Recombinant atpD can advance bioremediation research in several ways:

• Biomarker development: atpD activity or expression levels could serve as biomarkers for monitoring the metabolic activity of Geobacter species during bioremediation processes

• Metabolic engineering: Modifying atpD expression or structure could enhance G. sulfurreducens' ability to reduce contaminants like uranium, by altering the coupling between energy conservation and electron transfer

• Environmental sensors: Developing biosensors based on atpD function could help monitor bioremediation progress in the field

• Community interaction studies: Using recombinant atpD in protein-protein interaction studies could reveal how G. sulfurreducens interacts energetically with other microorganisms in mixed communities during bioremediation

• Inhibitor screening: Identifying compounds that specifically target atpD could help control microbial community composition during bioremediation
  Research has shown that G. sulfurreducens plays a key role in uranium bioremediation , and understanding how ATP synthesis couples to this process could lead to improved bioremediation strategies.

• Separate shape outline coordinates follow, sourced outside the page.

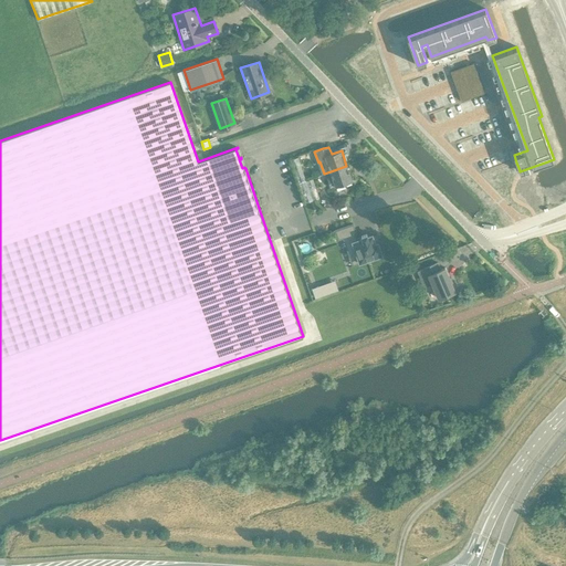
[(297,157),(291,159),(299,182),(305,180),(297,157)]
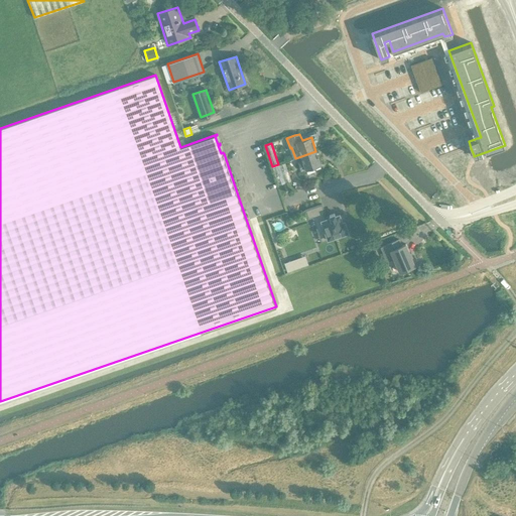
[(319,164),(320,164),(315,151),(301,156),(303,161),(298,162),(301,171),(314,166),(315,167),(319,166),(319,164)]
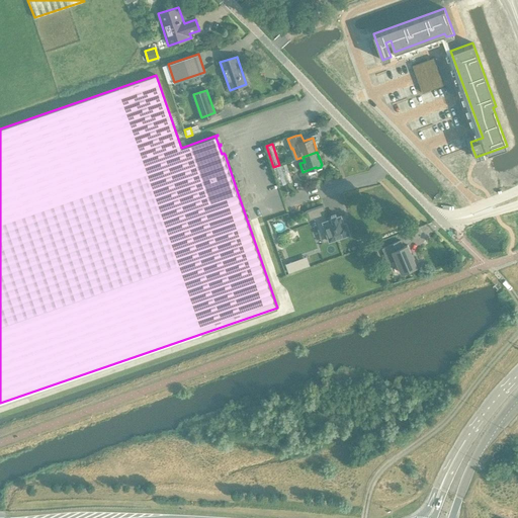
[(280,185),(286,183),(279,165),(273,167),(280,185)]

What are the methodological considerations for using G. sulfurreducens atpD in microbial fuel cell research?

Researchers using atpD in microbial fuel cell (MFC) studies should consider:

• Expression analysis: Quantifying atpD expression levels can provide insights into the energy conservation efficiency during electron transfer to electrodes

• Genetic engineering approaches: Modifying atpD expression could potentially increase power output in MFCs by altering the balance between growth and respiration

• Biofilm formation: Understanding how ATP synthesis rates affect biofilm development on electrodes is crucial, as robust biofilms are essential for efficient MFC operation

• Protein-protein interactions: Studying interactions between atpD and electron transfer components could reveal bottlenecks in electron flow to electrodes

• Metabolic modeling: Incorporating ATP synthase parameters into metabolic models can help predict how different operational conditions will affect MFC performance
  The finding that engineered increases in ATP demand can enhance respiration rates in G. sulfurreducens provides a promising approach for improving MFC performance through targeted modification of energy conservation pathways.

What experimental protocols are recommended for studying atpD in the context of direct interspecies electron transfer?

To investigate atpD's role in direct interspecies electron transfer (DIET), researchers should consider the following protocols:

• Co-culture systems: Establish defined co-cultures of G. sulfurreducens with partners like G. metallireducens or denitrifying bacteria

• Gene expression analysis: Use qRT-PCR to quantify atpD expression levels during syntrophic growth compared to pure cultures

• Protein localization: Apply immunofluorescence or other localization techniques to determine whether ATP synthase distribution changes during DIET

• Metabolic flux analysis: Use isotope labeling to track carbon and electron flows during syntrophic growth, correlating these with ATP synthesis

• Genetic manipulation: Create atpD variants with altered catalytic properties to test how ATP synthesis rates affect DIET efficiency
  Research has shown that G. sulfurreducens forms spherical aggregates with denitrifying partners during syntrophic growth , suggesting specific cellular arrangements that may optimize energy exchange during DIET. Understanding atpD's role in these processes could provide insights into the mechanisms of interspecies cooperation.